If this nightmare ski season has proven anything, it’s that Australian skiers and snowboarders know how to make the best of a bad thing. And this season was one of the worst in decades.
Not only that, but the stop-start season has proven Aussies are desperate to hit the snow however and wherever they can find it – even if it is a tiny patch at the bottom of a grassy slope.
That is exactly what one group of very keen skiers did at Perisher this week, making for bizarre scenes that were shared on social media as “proof Australians will ski on anything”.
The group was spotted on a Snow Cam in a “conga line” on the last surviving patch of snow on a run at the resort’s Guthega peak on Tuesday morning.
They were there for at least an hour, which provided some welcome comic relief to snow lovers let down by the stop-start season.
A woman later commented on the picture saying the group was her Year 10 students taking an Advanced Outdoor Education class, and they found the pictures just as funny as everyone else.
“Yep, we hiked from Guthega to get to that!” she commented below the picture.
“Very proud of my students, they made the most of the rubbish conditions and never complained. They all just cracked up when I showed them that (picture).”
The teacher was applauded for giving the kids a “fun” experience that “they’ll still talk about … in 30 years”; while others poked fun at the “bluebird conditions”.
The photos come as most of Australia’s ski resorts call time on their 2023 season weeks ahead of schedule — many due to high temperatures and a lack of snow cover.
Selwyn Snow Fields was the first to pull the pin, ending its comeback from the Black Summer bushfires early due to a combination of factors that made it “one of the most challenging snow seasons in decades”.

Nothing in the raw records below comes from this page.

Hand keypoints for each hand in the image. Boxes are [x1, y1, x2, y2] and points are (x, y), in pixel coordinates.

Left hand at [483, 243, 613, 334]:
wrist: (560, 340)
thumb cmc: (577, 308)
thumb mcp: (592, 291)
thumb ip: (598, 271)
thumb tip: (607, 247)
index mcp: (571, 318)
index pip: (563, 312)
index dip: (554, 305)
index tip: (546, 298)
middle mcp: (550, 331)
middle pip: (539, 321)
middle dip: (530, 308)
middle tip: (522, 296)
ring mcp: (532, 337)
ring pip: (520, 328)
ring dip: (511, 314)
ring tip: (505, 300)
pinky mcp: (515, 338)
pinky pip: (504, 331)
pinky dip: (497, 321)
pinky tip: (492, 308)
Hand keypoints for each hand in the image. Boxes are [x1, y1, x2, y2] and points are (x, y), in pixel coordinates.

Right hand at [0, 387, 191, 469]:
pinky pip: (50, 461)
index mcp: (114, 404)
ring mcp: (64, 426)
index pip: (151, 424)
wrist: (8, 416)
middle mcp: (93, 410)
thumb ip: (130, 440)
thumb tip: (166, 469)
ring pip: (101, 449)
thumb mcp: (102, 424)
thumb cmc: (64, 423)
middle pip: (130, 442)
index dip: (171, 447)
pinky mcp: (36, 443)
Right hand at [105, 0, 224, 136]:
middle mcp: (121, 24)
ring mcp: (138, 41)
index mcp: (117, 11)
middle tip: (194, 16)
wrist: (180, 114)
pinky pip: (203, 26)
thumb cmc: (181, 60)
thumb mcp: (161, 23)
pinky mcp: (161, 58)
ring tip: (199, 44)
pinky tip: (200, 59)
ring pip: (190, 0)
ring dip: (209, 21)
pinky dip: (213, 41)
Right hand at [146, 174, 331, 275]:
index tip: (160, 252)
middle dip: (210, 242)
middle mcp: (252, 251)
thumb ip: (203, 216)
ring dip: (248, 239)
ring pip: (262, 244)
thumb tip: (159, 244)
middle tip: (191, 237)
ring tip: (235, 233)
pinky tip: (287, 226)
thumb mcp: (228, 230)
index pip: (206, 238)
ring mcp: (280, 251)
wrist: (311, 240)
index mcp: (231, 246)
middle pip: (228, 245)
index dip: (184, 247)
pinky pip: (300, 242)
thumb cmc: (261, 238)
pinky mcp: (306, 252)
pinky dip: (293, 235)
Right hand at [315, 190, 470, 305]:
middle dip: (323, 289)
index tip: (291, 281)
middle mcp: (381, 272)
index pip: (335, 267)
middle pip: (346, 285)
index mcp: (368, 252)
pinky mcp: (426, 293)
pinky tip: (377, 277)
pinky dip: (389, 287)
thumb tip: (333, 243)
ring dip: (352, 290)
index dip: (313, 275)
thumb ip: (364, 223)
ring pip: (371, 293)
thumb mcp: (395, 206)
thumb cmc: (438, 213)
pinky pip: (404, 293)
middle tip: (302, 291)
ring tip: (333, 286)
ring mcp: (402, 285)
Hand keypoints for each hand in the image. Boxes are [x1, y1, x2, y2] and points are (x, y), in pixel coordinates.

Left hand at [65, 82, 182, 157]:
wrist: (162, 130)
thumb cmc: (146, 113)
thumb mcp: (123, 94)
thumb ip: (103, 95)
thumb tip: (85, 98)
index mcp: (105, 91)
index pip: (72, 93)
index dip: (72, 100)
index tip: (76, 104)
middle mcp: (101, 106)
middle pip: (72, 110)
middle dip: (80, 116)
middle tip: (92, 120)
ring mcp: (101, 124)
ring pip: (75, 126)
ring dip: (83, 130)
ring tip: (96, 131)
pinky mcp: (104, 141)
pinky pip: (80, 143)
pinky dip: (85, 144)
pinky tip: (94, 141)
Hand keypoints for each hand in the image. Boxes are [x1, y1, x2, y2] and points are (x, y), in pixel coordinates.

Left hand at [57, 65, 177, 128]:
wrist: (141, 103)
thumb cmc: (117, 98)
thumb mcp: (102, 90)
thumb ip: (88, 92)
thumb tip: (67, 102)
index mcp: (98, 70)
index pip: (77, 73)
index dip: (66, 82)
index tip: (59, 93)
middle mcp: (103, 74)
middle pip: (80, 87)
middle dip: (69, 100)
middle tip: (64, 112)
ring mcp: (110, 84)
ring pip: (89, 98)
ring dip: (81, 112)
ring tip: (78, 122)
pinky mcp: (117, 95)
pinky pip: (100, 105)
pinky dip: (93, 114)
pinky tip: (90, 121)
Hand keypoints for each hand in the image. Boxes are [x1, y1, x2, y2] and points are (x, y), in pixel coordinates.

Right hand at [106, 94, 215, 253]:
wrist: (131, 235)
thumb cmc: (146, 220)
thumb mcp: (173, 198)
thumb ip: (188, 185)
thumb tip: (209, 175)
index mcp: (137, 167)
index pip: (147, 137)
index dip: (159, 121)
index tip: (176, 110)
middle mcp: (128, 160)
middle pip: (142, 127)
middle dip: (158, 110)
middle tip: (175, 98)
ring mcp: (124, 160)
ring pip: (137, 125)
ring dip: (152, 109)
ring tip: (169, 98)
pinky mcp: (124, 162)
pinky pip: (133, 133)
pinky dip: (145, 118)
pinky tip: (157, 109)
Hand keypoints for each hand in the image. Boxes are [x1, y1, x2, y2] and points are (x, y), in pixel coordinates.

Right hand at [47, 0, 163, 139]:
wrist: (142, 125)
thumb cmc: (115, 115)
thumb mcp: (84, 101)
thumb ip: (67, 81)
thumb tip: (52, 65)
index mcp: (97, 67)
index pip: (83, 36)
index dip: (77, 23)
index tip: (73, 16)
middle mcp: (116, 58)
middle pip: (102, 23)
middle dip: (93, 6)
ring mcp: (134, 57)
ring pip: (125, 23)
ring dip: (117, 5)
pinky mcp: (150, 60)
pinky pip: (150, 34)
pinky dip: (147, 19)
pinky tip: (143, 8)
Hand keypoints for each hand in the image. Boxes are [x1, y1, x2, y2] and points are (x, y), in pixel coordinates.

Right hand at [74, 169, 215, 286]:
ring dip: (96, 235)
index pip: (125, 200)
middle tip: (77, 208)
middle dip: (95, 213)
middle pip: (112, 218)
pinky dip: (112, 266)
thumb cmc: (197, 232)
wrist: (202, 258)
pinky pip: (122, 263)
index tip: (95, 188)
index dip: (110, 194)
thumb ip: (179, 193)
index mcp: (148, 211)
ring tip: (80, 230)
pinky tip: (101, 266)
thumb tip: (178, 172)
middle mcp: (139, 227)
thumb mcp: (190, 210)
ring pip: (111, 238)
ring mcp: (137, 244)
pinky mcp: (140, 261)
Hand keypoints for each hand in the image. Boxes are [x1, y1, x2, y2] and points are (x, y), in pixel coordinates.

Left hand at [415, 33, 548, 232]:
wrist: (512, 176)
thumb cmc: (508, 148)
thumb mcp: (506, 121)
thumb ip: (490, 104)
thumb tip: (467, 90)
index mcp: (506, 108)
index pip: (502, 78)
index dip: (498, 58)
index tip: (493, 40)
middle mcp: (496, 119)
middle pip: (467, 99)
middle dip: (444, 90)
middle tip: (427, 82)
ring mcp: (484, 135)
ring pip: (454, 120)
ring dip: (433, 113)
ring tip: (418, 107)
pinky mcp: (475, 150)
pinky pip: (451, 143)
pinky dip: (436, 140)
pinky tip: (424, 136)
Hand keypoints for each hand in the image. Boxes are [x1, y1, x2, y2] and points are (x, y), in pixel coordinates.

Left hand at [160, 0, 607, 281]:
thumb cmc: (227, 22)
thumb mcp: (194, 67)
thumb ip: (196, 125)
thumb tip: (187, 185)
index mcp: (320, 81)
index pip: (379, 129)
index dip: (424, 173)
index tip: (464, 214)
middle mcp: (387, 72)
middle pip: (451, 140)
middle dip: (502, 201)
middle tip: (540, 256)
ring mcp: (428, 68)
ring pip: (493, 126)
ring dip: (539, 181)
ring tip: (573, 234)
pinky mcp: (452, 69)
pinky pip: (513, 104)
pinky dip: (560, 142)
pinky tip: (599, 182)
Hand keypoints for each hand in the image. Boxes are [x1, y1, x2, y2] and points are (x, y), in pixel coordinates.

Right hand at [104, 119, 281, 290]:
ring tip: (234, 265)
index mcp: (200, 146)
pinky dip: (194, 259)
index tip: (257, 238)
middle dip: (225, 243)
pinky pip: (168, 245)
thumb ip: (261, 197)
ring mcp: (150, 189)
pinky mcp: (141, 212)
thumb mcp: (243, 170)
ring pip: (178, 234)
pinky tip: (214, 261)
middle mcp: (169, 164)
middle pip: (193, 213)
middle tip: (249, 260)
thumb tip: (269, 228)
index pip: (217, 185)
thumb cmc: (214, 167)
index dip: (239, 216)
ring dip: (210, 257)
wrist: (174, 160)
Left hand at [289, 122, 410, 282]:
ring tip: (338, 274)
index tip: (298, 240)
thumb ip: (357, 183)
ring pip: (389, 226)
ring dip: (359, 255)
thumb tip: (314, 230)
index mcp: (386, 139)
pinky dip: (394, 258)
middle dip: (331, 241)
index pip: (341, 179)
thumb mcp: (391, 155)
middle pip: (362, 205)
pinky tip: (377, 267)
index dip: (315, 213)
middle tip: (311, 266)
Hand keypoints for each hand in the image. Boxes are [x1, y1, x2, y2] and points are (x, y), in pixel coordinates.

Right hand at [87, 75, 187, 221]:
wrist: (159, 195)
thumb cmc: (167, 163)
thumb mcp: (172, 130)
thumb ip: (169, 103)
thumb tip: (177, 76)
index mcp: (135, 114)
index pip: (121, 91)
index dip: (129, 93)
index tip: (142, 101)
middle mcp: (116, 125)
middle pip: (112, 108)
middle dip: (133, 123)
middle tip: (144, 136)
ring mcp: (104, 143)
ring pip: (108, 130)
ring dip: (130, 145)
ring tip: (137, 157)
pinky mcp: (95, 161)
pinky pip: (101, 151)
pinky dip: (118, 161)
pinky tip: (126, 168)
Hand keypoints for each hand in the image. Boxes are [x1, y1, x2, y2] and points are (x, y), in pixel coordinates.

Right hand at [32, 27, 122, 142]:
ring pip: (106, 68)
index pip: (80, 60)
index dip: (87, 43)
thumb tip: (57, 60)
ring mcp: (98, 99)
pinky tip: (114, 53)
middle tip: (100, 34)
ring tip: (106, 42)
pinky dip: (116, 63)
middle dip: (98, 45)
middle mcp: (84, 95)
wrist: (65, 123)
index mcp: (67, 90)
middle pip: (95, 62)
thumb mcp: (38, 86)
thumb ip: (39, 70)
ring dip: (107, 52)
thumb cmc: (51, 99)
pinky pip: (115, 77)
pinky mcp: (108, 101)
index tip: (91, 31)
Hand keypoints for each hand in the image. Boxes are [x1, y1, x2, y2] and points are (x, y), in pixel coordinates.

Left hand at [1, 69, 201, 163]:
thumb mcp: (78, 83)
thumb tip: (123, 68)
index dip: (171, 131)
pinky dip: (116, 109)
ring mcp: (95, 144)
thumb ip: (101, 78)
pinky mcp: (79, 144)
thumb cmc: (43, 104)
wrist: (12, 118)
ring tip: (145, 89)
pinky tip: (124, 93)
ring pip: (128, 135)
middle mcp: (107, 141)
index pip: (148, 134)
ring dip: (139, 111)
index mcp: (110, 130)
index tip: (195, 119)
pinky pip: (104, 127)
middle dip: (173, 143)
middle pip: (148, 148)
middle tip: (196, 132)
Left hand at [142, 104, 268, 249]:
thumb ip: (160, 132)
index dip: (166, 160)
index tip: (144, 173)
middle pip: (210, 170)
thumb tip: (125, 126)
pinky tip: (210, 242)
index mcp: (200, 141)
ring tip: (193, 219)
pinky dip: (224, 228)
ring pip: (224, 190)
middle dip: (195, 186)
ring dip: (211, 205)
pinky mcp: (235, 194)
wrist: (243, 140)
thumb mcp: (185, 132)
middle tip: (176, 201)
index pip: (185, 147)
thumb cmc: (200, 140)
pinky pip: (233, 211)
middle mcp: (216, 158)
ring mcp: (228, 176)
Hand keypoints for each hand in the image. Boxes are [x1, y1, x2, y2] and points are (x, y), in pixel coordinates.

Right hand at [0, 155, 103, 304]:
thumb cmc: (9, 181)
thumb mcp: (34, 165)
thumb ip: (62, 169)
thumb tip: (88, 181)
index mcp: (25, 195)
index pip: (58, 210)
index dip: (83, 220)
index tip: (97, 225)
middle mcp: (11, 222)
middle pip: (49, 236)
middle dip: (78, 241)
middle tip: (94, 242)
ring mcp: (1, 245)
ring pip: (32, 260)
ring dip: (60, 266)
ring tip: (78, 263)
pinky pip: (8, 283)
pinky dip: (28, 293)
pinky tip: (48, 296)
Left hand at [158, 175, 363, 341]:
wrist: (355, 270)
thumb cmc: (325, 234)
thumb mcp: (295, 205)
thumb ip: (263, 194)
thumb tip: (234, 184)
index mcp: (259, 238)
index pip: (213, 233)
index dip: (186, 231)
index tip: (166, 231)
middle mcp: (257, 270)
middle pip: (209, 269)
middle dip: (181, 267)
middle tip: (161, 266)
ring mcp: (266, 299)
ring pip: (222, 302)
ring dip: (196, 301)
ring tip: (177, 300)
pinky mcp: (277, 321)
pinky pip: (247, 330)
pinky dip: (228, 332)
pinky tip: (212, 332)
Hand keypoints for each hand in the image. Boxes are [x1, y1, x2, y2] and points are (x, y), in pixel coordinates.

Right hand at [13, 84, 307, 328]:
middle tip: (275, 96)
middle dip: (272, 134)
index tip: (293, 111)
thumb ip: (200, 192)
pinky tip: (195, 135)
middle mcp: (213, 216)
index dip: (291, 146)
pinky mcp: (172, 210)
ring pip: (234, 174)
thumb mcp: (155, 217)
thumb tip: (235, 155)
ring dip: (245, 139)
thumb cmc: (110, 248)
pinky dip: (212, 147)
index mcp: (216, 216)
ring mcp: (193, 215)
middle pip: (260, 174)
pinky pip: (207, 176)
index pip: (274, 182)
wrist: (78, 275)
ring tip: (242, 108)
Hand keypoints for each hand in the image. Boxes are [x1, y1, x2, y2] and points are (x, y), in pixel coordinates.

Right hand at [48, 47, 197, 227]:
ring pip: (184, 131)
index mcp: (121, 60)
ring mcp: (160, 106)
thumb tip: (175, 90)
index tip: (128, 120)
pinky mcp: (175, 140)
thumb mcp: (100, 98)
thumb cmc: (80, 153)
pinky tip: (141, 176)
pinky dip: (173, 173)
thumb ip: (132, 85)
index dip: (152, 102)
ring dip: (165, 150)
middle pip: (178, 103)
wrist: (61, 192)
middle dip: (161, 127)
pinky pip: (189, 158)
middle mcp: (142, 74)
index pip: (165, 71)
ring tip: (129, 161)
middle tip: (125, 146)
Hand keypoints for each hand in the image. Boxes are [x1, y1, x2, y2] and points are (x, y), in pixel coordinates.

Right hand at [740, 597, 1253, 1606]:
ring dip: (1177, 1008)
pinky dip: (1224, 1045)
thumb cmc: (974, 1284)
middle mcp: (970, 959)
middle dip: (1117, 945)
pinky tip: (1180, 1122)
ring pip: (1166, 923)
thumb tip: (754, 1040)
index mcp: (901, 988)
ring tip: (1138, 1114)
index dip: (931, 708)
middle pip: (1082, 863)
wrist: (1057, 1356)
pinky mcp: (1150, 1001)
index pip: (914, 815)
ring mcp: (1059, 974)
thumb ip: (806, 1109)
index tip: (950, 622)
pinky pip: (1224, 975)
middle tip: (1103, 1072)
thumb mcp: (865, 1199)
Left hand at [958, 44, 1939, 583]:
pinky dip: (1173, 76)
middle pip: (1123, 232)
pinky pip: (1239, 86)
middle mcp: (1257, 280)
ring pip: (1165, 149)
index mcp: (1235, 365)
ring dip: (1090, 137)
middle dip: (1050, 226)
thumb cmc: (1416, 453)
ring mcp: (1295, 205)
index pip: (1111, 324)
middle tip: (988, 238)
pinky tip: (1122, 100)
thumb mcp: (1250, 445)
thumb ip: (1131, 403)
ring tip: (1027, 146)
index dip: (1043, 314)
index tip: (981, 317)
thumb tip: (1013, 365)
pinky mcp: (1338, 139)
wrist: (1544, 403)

“Despite our best efforts, a combination of fewer natural snowfalls, heavy rain events and warmer nights preventing snow-making mean unfavourable weather conditions have brought Selwyn’s 2023 snow season to an end,” the resort said in a statement.
Victoria’s Mt Buller and Mt Hotham followed, as well as Thredbo Resort on the NSW Snowy Mountains. All three announced on September 17 they were wrapping up the season after “Mother Nature … kept us on our toes”.
Falls Creek in Victoria said it would stop operations on September 20 “due to high temperatures and forecast rain impacting snow cover”. Charlotte Pass in the Snowy Mountains announced it was closing early on Wednesday.
Even Ben Lomond in Tasmania has finished up for the season.
Perisher Resort – where the group of students took to the last surviving patch – is the last to draw the curtain on their season; but is only operating out of Perisher Valley after closing its Blue Cow and Guthega areas earlier this month.
Australian snow resorts typically stay open until the first weekend of October, but the country sweated through its warmest winter on record, per the Bureau of Meteorology, making for the worst ski season in 20 years.
Data from Snowy Hydro showed the depth of snow during this season was at its lowest in 17 years in elevated areas of the mountains, and the lowest in 50 years at lower elevations, the ABC reports.
It was by no means the leanest snow season in terms of overall snow depth, that was in 2006 with 85.1cm.
However, Weatherzone metereorologists have noted this year’s peak depth of 131cm occurred far earlier than usual, on July 13. It made for a strong start to the season, followed by a rapid decline.
From mid-July onwards, cold fronts were few and far between, making for little natural snowfall and well above-average temperatures across the mountains – and beyond – that led to dwindling snow coverage as the season went on.
The weather made for a challenging season for resort workers and a frustrating season for snow-goers, who often vented their frustrations about the muddy, grassy slopes or huge queues at the resorts on social media.
But according to a UN climate report last year, Australia’s ski seasons may continue to get shorter and shorter as snow cover data trends downward.
The report said the Snowy Hydro observations at Spencers Creek in NSW – which best align with falls across mainland alpine regions – showed the snow season had already shortened by 5 per cent and snow depth had dropped by 10 per cent.
And the decline in snow depths has been predominantly at the end of the season, bringing their conclusions forward sooner than usual, and have been a direct result of increased human-driven climate change.
Yet, despite meteorologists warnings of a horror snow season seemingly coming to fruition right before our eyes, Australians continued to flock to the snow for a winter getaway.
And if this picture from Perisher is anything to go by, wherever there is snow, Aussies will find it.